May 23, 2026pubmed logopapers

Authors

Le D,Nguyen T,Nguyen H,Nguyen A,Tran C,Pham C

Affiliations (6)

  • Posts and Telecommunications Institute of Technology, Hanoi, Viet Nam. Electronic address: [email protected].
  • Thai Nguyen University of Medicine and Pharmacy, Thai Nguyen, Viet Nam. Electronic address: [email protected].
  • Posts and Telecommunications Institute of Technology, Hanoi, Viet Nam. Electronic address: [email protected].
  • Hanoi Medical University, Hanoi, Viet Nam. Electronic address: [email protected].
  • Posts and Telecommunications Institute of Technology, Hanoi, Viet Nam. Electronic address: [email protected].
  • Posts and Telecommunications Institute of Technology, Hanoi, Viet Nam. Electronic address: [email protected].

Abstract

Silicosis is a serious occupational lung disease caused by exposure to crystalline silica dust and remains difficult to detect early in at-risk worker populations. In this paper, we introduce the Silicosis Diagnosis Dataset (SDD), which comprises chest X-ray images and structured patient-profile information, including harmful habits and clinical symptoms. To exploit this multimodal dataset, we propose SiCLIP, a multimodal retrieval framework based on CLIP-ViT for silicosis screening and binary classification on SDD. SiCLIP learns a shared embedding space for chest X-ray images and patient profiles and performs retrieval-based aggregation for prediction.
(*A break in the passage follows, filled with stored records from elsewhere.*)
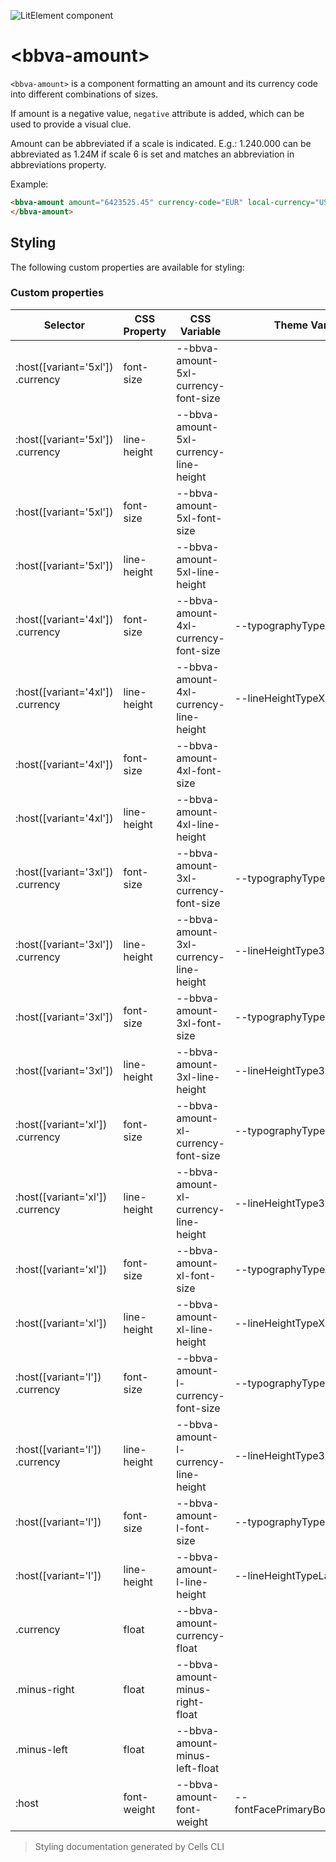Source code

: ![LitElement component](https://img.shields.io/badge/litElement-component-blue.svg)

# \<bbva-amount>

`<bbva-amount>` is a component formatting an amount and its currency code into different combinations of sizes.

If amount is a negative value, `negative` attribute is added, which can be used to provide a visual clue.

Amount can be abbreviated if a scale is indicated. E.g.: 1.240.000 can be abbreviated as 1.24M if scale 6 is set and matches an abbreviation in abbreviations property.

Example:

```html
<bbva-amount amount="6423525.45" currency-code="EUR" local-currency="USD" language="en">
</bbva-amount>
```

## Styling

The following custom properties are available for styling:

### Custom properties

| Selector                         | CSS Property | CSS Variable                           | Theme Variable                  | Foundations/Fallback                        |
| -------------------------------- | ------------ | -------------------------------------- | ------------------------------- | ------------------------------------------- |
| :host([variant='5xl']) .currency | font-size    | --bbva-amount-5xl-currency-font-size   |                                 | 1.75rem                                     |
| :host([variant='5xl']) .currency | line-height  | --bbva-amount-5xl-currency-line-height |                                 | 2rem                                        |
| :host([variant='5xl'])           | font-size    | --bbva-amount-5xl-font-size            |                                 | 3rem                                        |
| :host([variant='5xl'])           | line-height  | --bbva-amount-5xl-line-height          |                                 | 3rem                                        |
| :host([variant='4xl']) .currency | font-size    | --bbva-amount-4xl-currency-font-size   | --typographyTypeXLarge          | foundations.typography.typeXLarge           |
| :host([variant='4xl']) .currency | line-height  | --bbva-amount-4xl-currency-line-height | --lineHeightTypeXLarge          | foundations.lineHeight.typeXLarge           |
| :host([variant='4xl'])           | font-size    | --bbva-amount-4xl-font-size            |                                 | 2rem                                        |
| :host([variant='4xl'])           | line-height  | --bbva-amount-4xl-line-height          |                                 | 2rem                                        |
| :host([variant='3xl']) .currency | font-size    | --bbva-amount-3xl-currency-font-size   | --typographyType3XSmall         | foundations.typography.type3XSmall          |
| :host([variant='3xl']) .currency | line-height  | --bbva-amount-3xl-currency-line-height | --lineHeightType3XSmall         | foundations.lineHeight.type3XSmall          |
| :host([variant='3xl'])           | font-size    | --bbva-amount-3xl-font-size            | --typographyType3XLarge         | foundations.typography.type3XLarge          |
| :host([variant='3xl'])           | line-height  | --bbva-amount-3xl-line-height          | --lineHeightType3XLarge         | foundations.lineHeight.type3XLarge          |
| :host([variant='xl']) .currency  | font-size    | --bbva-amount-xl-currency-font-size    | --typographyType3XSmall         | foundations.typography.type3XSmall          |
| :host([variant='xl']) .currency  | line-height  | --bbva-amount-xl-currency-line-height  | --lineHeightType3XSmall         | foundations.lineHeight.type3XSmall          |
| :host([variant='xl'])            | font-size    | --bbva-amount-xl-font-size             | --typographyTypeXLarge          | foundations.typography.typeXLarge           |
| :host([variant='xl'])            | line-height  | --bbva-amount-xl-line-height           | --lineHeightTypeXLarge          | foundations.lineHeight.typeXLarge           |
| :host([variant='l']) .currency   | font-size    | --bbva-amount-l-currency-font-size     | --typographyType3XSmall         | foundations.typography.type3XSmall          |
| :host([variant='l']) .currency   | line-height  | --bbva-amount-l-currency-line-height   | --lineHeightType3XSmall         | foundations.lineHeight.type3XSmall          |
| :host([variant='l'])             | font-size    | --bbva-amount-l-font-size              | --typographyTypeLarge           | foundations.typography.typeLarge            |
| :host([variant='l'])             | line-height  | --bbva-amount-l-line-height            | --lineHeightTypeLarge           | foundations.lineHeight.typeLarge            |
| .currency                        | float        | --bbva-amount-currency-float           |                                 | none                                        |
| .minus-right                     | float        | --bbva-amount-minus-right-float        |                                 | none                                        |
| .minus-left                      | float        | --bbva-amount-minus-left-float         |                                 | none                                        |
| :host                            | font-weight  | --bbva-amount-font-weight              | --fontFacePrimaryBookFontWeight | foundations.fontFacePrimary.book.fontWeight |

> Styling documentation generated by Cells CLI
On the internally evaluated SDD benchmark, SiCLIP achieves higher accuracy and F1-score than several strong image-only deep learning baselines and the compared multimodal VLM baseline. In addition, SiCLIP provides case-based interpretability by grounding predictions in retrieved similar cases, complemented by supportive saliency visualizations. These results suggest that multimodal retrieval is a promising approach for silicosis screening support in occupationally exposed populations, while external validation remains necessary before broader clinical deployment.